# GIVEN RECORDS
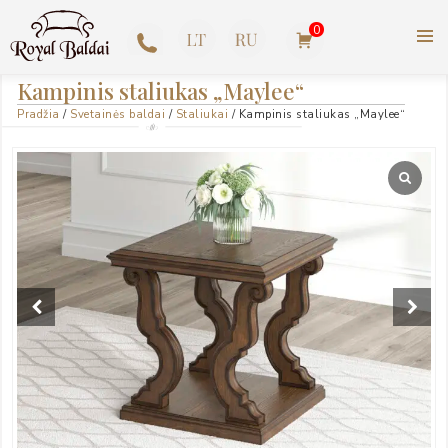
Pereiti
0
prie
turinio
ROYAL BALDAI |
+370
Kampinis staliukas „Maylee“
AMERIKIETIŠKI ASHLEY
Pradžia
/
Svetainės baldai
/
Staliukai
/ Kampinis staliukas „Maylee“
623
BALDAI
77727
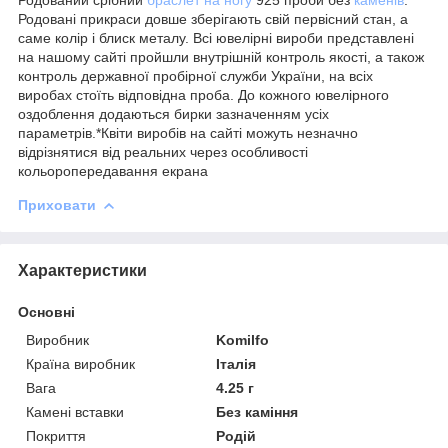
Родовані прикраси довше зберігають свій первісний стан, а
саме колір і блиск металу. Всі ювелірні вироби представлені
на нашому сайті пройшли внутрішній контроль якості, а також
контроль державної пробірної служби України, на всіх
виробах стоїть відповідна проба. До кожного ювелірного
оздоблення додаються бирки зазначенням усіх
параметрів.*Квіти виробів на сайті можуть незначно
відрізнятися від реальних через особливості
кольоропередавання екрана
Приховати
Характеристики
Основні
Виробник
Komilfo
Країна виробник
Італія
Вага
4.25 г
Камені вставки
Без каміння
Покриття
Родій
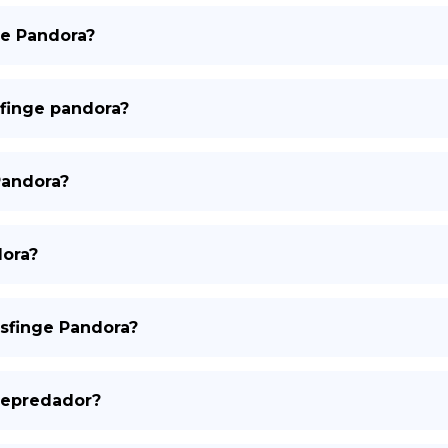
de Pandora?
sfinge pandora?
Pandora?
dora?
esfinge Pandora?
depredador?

# EXERCISE REQUIREMENTS
Turn the data above, from the line with "Родовані прикраси довше" through the end of the data, into a Markdown table with the columns Row and Text, where Row is the number of each line. Leave out blank lines and the pictures.

# RESPONSE TO THE TASK
| Row | Text |
|---|---|
| 1 | Родовані прикраси довше зберігають свій первісний стан, а |
| 2 | саме колір і блиск металу. Всі ювелірні вироби представлені |
| 3 | на нашому сайті пройшли внутрішній контроль якості, а також |
| 4 | контроль державної пробірної служби України, на всіх |
| 5 | виробах стоїть відповідна проба. До кожного ювелірного |
| 6 | оздоблення додаються бирки зазначенням усіх |
| 7 | параметрів.*Квіти виробів на сайті можуть незначно |
| 8 | відрізнятися від реальних через особливості |
| 9 | кольоропередавання екрана |
| 10 | Приховати |
| 11 | Характеристики |
| 12 | Основні |
| 13 | Виробник |
| 14 | Komilfo |
| 15 | Країна виробник |
| 16 | Італія |
| 17 | Вага |
| 18 | 4.25 г |
| 19 | Камені вставки |
| 20 | Без каміння |
| 21 | Покриття |
| 22 | Родій |
| 23 | de Pandora? |
| 24 | sfinge pandora? |
| 25 | Pandora? |
| 26 | dora? |
| 27 | esfinge Pandora? |
| 28 | depredador? |